• [REQUIRED WORK]: From the listing below, copy only the lines from the line that contains "function is by" to the line that contains "elsewhere in the source file.", counting those two lines as part of the copy.

• [DATA LISTING]:

((

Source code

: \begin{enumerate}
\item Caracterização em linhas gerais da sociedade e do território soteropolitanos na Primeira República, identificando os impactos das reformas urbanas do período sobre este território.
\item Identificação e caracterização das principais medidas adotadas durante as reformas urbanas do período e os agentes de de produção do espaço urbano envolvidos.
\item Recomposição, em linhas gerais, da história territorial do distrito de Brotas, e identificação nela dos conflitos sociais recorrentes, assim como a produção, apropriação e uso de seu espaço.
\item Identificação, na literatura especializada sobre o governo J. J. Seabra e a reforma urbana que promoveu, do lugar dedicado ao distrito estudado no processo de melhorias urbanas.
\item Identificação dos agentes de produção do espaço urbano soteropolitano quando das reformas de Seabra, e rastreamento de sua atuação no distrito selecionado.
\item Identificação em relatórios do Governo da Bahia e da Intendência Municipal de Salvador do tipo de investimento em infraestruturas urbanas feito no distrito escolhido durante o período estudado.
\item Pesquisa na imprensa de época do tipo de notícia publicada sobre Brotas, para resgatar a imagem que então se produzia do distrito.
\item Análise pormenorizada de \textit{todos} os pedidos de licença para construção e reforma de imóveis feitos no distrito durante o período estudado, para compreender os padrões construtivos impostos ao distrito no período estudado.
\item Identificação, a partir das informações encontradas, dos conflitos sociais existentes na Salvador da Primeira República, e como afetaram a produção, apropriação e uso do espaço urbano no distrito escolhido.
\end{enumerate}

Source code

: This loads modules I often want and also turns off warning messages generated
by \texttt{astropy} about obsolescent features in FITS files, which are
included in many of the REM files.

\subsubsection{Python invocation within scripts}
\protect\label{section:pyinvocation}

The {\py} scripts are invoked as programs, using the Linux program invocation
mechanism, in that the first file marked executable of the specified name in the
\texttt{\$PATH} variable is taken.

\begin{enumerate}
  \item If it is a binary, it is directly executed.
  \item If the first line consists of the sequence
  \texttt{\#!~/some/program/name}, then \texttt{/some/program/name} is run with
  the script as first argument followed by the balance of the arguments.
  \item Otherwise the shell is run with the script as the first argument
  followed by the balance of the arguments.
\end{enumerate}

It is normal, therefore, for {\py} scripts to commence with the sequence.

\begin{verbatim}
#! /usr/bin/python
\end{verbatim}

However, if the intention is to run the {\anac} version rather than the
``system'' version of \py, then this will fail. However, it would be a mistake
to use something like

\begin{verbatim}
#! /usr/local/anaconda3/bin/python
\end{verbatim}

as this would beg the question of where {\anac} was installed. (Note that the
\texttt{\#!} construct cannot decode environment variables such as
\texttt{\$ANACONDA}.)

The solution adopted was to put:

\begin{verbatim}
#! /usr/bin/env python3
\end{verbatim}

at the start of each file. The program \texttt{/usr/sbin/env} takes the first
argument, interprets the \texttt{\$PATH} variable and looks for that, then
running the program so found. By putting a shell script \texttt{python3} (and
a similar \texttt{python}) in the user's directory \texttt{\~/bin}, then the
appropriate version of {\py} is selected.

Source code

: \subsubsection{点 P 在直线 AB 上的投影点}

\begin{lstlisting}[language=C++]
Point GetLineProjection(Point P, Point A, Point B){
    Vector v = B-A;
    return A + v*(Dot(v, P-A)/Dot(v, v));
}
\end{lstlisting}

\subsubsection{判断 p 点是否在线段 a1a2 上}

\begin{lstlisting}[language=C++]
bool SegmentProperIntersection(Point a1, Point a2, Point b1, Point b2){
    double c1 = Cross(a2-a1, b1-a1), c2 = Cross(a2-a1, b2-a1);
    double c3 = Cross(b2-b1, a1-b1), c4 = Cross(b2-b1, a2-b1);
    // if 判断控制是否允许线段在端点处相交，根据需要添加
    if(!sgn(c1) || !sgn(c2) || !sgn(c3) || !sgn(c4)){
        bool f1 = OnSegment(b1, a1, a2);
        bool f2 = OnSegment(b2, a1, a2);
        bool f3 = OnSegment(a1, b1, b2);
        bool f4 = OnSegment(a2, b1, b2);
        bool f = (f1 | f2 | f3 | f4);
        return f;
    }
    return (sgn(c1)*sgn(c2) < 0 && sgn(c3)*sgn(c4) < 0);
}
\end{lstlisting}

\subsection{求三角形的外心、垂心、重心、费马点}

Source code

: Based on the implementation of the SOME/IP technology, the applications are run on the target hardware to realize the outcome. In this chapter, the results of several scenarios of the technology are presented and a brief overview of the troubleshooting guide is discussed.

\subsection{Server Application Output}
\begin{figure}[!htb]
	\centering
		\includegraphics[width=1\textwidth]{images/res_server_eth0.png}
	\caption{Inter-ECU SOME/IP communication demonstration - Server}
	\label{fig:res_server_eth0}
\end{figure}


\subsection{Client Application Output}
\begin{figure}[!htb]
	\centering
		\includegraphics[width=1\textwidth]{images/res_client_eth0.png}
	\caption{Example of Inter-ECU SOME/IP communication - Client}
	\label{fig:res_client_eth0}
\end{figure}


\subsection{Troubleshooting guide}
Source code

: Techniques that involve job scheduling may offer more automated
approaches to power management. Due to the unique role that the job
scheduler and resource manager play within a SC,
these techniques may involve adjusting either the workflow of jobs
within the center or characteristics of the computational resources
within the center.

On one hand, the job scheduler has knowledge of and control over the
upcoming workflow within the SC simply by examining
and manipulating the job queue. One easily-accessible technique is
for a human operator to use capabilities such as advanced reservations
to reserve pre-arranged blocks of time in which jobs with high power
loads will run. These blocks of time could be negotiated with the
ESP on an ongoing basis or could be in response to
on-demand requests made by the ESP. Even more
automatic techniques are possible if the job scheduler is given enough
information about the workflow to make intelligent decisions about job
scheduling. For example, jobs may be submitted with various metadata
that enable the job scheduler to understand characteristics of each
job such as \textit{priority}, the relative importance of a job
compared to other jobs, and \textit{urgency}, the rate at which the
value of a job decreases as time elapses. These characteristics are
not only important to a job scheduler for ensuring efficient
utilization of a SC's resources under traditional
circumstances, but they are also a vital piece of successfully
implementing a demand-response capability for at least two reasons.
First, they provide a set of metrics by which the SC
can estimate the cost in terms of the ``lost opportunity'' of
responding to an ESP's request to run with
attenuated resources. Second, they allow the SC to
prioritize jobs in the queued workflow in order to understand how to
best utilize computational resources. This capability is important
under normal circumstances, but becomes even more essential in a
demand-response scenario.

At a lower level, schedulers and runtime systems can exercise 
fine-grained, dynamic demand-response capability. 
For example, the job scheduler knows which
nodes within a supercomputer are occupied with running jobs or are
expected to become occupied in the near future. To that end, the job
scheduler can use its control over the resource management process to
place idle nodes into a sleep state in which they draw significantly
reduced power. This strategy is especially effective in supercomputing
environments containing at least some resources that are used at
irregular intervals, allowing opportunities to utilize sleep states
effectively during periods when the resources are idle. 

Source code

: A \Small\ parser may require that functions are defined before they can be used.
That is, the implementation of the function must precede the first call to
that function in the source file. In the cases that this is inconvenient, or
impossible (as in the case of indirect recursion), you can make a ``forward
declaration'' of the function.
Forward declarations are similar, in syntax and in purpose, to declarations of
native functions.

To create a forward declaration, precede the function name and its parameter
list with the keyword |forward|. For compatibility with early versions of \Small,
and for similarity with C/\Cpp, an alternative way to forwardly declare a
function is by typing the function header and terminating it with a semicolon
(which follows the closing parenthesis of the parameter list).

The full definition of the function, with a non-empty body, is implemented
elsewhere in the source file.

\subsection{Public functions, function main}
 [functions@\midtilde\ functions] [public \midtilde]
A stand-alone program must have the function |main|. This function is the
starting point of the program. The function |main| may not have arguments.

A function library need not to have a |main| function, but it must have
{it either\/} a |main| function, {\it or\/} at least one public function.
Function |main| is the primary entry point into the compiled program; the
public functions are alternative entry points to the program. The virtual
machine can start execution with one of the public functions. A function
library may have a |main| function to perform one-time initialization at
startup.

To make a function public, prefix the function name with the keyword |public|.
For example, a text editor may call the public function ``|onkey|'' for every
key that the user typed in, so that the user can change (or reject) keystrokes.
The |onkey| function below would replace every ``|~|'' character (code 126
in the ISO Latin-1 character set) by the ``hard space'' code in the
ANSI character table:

))

• [RESULT]:
function is by typing the function header and terminating it with a semicolon
(which follows the closing parenthesis of the parameter list).

The full definition of the function, with a non-empty body, is implemented
elsewhere in the source file.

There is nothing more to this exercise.